Germany, on the other hand, was being severely depressed both morally and economically by the straight jacket put on the Weimar Republic after WWI. Many artists saw the rise of communism in the East as both a possibility and a threat, and some were increasingly worried about the growing influence of their own Nazi party.

The Roaring Twenties of North America, the Crazy Twenties of France and the liberal age of the Soviet Union all came to and and at the end of the decade. In 1929 came the Wall Street crash in USA, Lenin’s NEP-system was abolished and a return to traditional, conservative values was ushered in in Russia, and in Europe many watched in horror at Adolf Hitler’s power aspirations.

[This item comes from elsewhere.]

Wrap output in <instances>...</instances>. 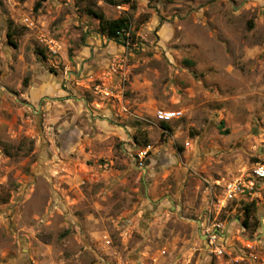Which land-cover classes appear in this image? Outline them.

In the film industry as a whole, this was the age when Hollywood became king. WWI had smashed the European film industry to pieces, giving Hollywood a few years to flood the market with their own superstars, created by the studio system – nevermind that a large portion of these stars were European. Greta Garbo, Douglas Fairbanks, Clara Bow, Charlie Chaplin, Mary Pickford, Buster Keaton, Pola Negri, Lon Chaney, Harold Lloyd, Rudolph Valentino, Joan Crawford and John Barrymore were but a few of those who rose to prominence in these years.

More people went to the cinemas and more money was spent on film making. Acting became increasingly more natural and the use of moving cameras, imaginative editing, special effects – all changed the film industry. The early Twenties were the golden age of the silent movie, but the end of an era came in 1927 with The Jazz Singer, the first talking movie. In Europe, on the other hand, the art film was on the rise.

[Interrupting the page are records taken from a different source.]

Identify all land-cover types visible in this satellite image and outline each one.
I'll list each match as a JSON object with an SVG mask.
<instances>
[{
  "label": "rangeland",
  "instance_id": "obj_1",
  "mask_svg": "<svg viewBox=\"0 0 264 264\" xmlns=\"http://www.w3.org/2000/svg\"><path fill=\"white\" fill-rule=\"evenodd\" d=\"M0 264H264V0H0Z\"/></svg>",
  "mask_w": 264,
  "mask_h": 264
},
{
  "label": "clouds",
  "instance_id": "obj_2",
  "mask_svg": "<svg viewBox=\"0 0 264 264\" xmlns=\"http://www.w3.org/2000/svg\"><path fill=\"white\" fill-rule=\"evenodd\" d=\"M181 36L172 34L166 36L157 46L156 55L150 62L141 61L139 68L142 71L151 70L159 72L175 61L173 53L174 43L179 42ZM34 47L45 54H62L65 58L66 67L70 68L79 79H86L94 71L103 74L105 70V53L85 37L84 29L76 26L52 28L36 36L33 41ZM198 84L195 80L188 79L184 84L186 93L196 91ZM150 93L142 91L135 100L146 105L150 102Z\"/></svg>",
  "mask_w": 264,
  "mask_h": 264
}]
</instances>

Many of the world’s most influential film makers came from Germany at this time, including F.W. Murnau, who set the tone for gothic horror with the legendary Nosferatu. Robert Wiene directed the highly influential expressionist masterpiece The Cabinet of Dr Caligari, and Fritz Lang set new standards for science fiction with the epic Metropolis and the moon landing film Woman in the Moon. The Soviet Union created its first sci-fi film with the controversial social commentary Aelita in 1924, and the French also started dabbling in sci-fi with Marcel L’Herbiers L’Inhumaine. Curiously enough, pure science fiction still didn’t catch on in North America during this decade, although a few films were made that teetered on the edge if sci-fi, mots notably the popular The Lost World, a pioneering work of stop-motion animation depicting a lost world inhabited by dinosaurs. The absence of sci-fi in North America may have had to do with the fact that the Twenties were a politically stable period whereas many of the European entries into the genre had a political and social message.

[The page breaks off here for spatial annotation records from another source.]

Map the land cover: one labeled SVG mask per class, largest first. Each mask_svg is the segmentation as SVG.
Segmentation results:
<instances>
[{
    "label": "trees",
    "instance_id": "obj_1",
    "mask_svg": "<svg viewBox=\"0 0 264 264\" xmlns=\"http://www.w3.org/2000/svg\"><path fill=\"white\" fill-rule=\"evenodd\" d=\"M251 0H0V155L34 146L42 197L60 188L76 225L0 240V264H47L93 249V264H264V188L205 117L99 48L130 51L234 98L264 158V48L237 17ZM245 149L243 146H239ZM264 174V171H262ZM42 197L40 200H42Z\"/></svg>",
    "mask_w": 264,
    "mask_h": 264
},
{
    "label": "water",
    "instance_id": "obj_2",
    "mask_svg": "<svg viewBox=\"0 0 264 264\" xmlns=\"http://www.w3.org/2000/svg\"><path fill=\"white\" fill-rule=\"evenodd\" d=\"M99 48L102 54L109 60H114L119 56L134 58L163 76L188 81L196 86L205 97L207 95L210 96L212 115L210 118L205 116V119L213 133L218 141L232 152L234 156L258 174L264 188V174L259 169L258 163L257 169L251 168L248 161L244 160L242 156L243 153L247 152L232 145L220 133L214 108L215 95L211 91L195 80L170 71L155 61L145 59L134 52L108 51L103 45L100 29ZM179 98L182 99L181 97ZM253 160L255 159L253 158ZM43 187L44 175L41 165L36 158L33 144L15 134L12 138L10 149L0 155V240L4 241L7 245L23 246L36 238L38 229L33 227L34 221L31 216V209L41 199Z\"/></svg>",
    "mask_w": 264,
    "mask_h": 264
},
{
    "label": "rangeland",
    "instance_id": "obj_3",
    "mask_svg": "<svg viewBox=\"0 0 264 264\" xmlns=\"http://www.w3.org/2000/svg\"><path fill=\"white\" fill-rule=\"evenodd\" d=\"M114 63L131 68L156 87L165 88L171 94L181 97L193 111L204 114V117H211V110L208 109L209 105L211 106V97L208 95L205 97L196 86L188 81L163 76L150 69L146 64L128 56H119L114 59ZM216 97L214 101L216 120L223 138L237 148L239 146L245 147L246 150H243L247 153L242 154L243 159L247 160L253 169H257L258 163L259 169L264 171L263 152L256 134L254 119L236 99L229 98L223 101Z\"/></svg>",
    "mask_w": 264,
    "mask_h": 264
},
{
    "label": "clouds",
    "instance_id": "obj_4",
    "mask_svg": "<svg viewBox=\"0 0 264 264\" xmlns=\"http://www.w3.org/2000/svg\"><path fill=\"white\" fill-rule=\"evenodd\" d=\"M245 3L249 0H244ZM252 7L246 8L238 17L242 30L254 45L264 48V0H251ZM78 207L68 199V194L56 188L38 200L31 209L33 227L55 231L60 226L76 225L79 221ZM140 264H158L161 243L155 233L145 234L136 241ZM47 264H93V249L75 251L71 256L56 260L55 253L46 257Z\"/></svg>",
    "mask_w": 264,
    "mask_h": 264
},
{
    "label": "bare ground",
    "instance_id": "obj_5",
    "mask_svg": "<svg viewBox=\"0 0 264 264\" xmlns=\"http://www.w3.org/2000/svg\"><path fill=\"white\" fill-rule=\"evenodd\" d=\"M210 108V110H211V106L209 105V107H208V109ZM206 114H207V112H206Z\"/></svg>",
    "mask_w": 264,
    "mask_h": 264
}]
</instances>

Inspired both by modernist and expressionist movements in arts, and by the early Danish sci-fi films The End of the World and A Trip to Mars, sci-fi films were now slowly starting to create their own language. This was also the period when pulp magazines were making their ways into the bedrooms of an increasing number of kids and young adults, and their influence can be seen in films like The Lost World, the serial The Invisible Ray and Harry Houdini’s The Man from Beyond. But as a whole, the genre was still quite small in quantitative output, and contained very disparate entries.